------ Source material ------

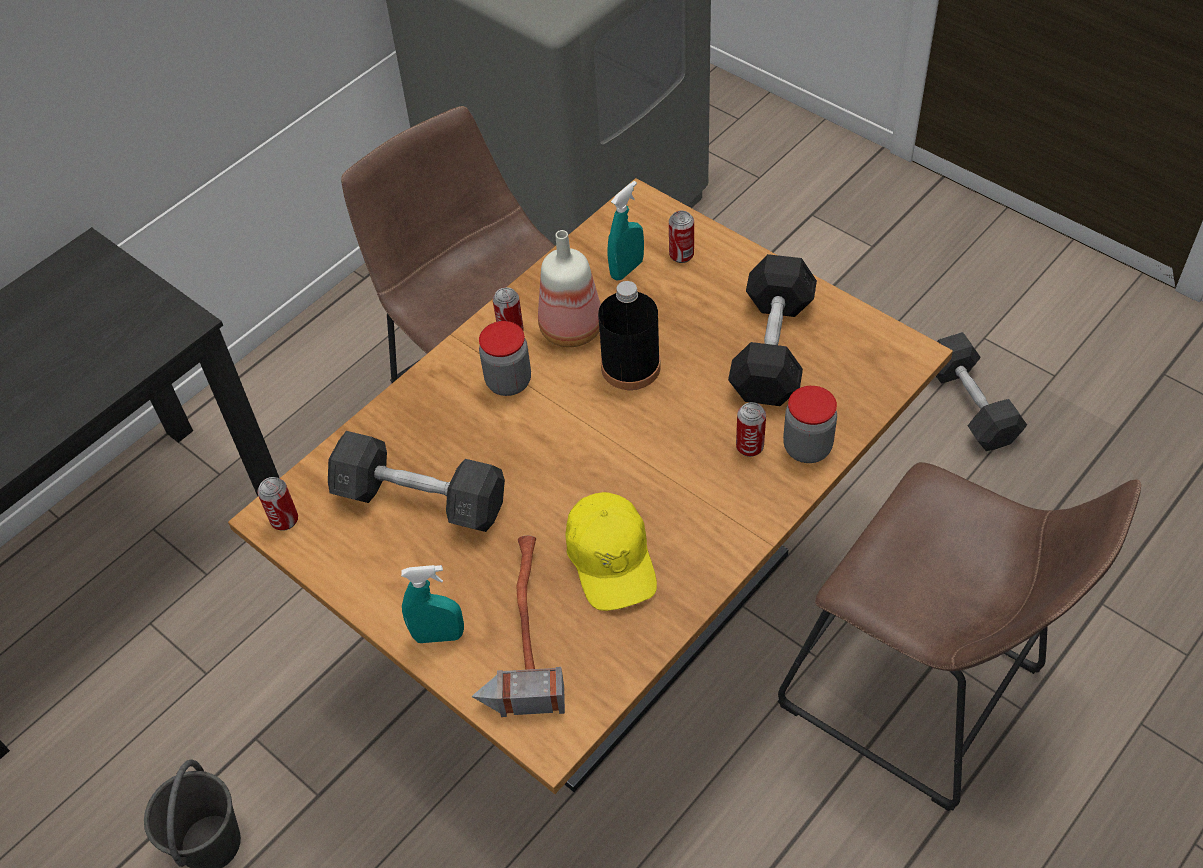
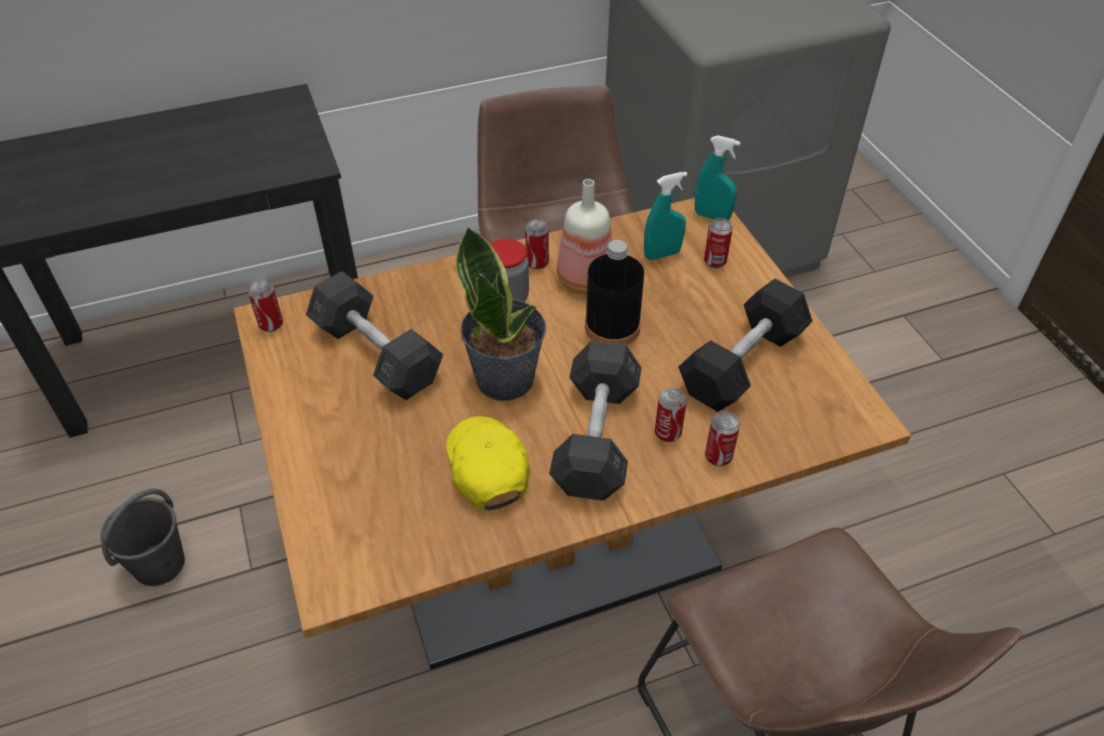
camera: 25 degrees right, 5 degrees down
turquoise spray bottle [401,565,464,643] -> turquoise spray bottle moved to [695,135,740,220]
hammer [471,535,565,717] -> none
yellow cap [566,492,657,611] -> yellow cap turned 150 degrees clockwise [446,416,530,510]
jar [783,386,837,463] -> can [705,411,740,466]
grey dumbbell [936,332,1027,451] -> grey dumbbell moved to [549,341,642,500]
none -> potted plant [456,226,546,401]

------

Take the lines from the one containing "hammer [471,535,565,717] -> none" through the final line of the entries above, and set them down exactly, with nothing added.

hammer [471,535,565,717] -> none
yellow cap [566,492,657,611] -> yellow cap turned 150 degrees clockwise [446,416,530,510]
jar [783,386,837,463] -> can [705,411,740,466]
grey dumbbell [936,332,1027,451] -> grey dumbbell moved to [549,341,642,500]
none -> potted plant [456,226,546,401]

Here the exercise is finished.